Oakland cops attacked Occupy demonstrators on January 28, 2012. The Occupy Movement has been met with repression for the last several months., a photo by Pan-African News Wire File Photos on Flickr.
January 28, 2012 7:52 PM
Oakland police arresting about 100 protesters
Updated 11:13 PM ET
OAKLAND, Calif. - Oakland officials say police are in the process of arresting about 100 Occupy protesters for failing to disperse.
Police Sgt. Christopher Bolton says the arrests come after Occupy Oakland protesters marched through downtown Oakland a little before 8 p.m. Saturday, with some of the protesters entering a YMCA building in the city's downtown.
The arrests Saturday night come after 19 people were arrested in Occupy Oakland protests during the day.
Police used tear gas and "flash" grenades Saturday to break up hundreds of Occupy protesters after some demonstrators started throwing rocks and flares at officers and tearing down fencing.
Three officers were hurt and 19 people were arrested, the Oakland Police Department said in a release. No details on the officers' injuries were released.
Police said the group started assembling at a downtown plaza Saturday morning, with demonstrators threatening to take over the vacant Henry Kaiser Convention Center. The group then marched through the streets, disrupting traffic.
The crowd grew as the day wore on, with afternoon estimates ranging from about 1,000 to 2,000 people.
The protesters walked to the vacant convention center, where some started tearing down perimeter fencing and "destroying construction equipment" shortly before 3 p.m., the release said.
Police said they issued a dispersal order and used smoke and tear gas after some protesters pelted them with bottles, rocks, burning flares and other objects.
Most of the arrests were made when protesters ignored orders to leave and assaulted officers, the release said. By 4 p.m., the bulk of the crowd had left the convention center and headed back downtown.
The demonstration comes after Occupy protesters said earlier this week that they planned to move into a vacant building and turn it into a social center and political hub. They also threatened to try to shut down the port, occupy the airport and take over City Hall.
In a statement Friday, Oakland City Administrator Deanna Santana said the city would not be "bullied by threats of violence or illegal activity."
Interim police Chief Howard Jordan also warned that officers would arrest those carrying out illegal actions.
Oakland officials said Friday that since the Occupy Oakland encampment was first established in late October, police have arrested about 300 people.
The national Occupy Wall Street movement, which denounces corporate excess and economic inequality, began in New York City in the fall but has been largely dormant lately.

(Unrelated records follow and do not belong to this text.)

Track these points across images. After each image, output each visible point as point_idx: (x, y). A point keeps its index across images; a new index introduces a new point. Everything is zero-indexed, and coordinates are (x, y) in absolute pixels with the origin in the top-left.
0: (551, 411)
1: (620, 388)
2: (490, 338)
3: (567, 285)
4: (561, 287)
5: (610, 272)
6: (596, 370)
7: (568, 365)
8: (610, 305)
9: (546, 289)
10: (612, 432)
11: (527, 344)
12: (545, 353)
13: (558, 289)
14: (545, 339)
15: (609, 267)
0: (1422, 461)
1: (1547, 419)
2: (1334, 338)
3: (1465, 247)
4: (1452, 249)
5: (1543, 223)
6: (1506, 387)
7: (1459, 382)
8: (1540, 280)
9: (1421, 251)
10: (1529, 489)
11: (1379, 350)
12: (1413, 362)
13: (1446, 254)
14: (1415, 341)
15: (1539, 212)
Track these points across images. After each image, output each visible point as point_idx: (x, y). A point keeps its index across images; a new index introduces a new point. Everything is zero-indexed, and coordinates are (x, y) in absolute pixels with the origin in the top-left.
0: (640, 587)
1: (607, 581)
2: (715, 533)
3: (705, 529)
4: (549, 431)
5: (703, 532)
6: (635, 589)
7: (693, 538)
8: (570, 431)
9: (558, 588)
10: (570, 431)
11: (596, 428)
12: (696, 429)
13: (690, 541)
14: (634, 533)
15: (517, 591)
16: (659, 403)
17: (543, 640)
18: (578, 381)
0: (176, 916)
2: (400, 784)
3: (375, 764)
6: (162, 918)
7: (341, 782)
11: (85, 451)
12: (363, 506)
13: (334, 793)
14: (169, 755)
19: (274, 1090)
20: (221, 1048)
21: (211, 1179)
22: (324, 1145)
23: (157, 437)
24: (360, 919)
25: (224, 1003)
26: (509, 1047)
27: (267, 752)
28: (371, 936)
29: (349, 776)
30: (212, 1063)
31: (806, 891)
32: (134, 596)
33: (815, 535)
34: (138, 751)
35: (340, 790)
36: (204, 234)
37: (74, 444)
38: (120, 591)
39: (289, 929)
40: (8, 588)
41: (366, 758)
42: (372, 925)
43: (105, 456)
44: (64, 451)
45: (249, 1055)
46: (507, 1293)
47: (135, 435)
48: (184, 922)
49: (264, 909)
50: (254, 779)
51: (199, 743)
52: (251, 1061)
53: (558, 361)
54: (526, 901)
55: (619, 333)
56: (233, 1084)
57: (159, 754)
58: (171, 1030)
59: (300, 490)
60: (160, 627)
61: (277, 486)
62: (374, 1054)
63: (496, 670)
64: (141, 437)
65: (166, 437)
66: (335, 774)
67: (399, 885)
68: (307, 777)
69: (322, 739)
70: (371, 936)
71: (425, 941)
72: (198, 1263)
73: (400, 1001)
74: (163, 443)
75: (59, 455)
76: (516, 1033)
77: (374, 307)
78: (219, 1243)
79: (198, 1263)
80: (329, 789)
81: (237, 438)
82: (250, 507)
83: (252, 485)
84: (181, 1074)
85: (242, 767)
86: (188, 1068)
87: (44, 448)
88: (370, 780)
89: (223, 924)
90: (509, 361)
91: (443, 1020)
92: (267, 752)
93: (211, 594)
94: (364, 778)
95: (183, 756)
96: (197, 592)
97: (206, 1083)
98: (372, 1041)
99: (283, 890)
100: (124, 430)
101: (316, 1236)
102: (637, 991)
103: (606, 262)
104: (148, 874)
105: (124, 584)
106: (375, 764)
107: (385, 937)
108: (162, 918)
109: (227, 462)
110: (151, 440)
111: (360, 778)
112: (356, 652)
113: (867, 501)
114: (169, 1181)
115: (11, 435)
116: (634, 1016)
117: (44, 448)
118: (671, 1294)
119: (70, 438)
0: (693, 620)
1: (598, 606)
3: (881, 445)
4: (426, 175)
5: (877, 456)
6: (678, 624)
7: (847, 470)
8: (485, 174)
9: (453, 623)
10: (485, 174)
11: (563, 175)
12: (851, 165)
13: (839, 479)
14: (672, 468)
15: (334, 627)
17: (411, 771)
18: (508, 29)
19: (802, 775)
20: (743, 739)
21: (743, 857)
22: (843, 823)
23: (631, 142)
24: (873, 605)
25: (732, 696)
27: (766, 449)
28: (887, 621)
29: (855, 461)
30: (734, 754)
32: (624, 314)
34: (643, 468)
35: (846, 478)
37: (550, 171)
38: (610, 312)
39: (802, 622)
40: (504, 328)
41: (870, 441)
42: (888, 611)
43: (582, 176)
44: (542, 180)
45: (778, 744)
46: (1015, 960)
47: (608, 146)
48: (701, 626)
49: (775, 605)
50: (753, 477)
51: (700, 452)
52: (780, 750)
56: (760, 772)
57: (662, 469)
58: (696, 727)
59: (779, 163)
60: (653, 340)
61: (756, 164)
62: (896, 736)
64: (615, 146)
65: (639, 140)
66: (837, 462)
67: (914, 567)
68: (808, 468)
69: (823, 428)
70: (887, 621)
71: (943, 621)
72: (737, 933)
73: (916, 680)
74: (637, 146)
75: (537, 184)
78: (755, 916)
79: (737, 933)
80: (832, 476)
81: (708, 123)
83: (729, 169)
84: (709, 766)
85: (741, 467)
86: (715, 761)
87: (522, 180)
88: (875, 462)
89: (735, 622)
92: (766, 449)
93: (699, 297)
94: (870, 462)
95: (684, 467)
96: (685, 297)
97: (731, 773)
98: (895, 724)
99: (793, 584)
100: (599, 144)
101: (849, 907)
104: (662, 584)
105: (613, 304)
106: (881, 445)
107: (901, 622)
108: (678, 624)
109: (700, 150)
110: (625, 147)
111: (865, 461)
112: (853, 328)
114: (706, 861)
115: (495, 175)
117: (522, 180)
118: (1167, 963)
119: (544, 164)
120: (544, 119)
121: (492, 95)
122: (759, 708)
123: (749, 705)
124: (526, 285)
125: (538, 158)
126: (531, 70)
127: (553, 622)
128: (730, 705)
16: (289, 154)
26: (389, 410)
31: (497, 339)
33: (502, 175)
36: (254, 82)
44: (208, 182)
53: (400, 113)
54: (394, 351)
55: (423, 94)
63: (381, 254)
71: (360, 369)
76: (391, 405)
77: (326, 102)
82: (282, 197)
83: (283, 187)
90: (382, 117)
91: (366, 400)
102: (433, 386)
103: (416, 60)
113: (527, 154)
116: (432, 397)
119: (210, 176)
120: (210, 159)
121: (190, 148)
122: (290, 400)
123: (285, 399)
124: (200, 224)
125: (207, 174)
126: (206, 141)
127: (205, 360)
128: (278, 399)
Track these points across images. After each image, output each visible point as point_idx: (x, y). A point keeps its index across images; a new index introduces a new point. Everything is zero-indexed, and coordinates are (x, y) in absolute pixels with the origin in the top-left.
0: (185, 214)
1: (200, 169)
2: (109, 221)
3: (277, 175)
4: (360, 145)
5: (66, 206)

Oakland, New York and Los Angeles were among the cities with the largest and most vocal Occupy protests early on. The demonstrations ebbed after those cities used force to move out hundreds of demonstrators who had set up tent cities.
In Oakland, the police department received heavy criticism for using force to break up earlier protests. Among the critics was the mayor, who said she wasn't briefed on the department's plans. Earlier this month, a court-appointed monitor submitted a report to a federal judge that included "serious concerns" about the department's handling of the Occupy protests.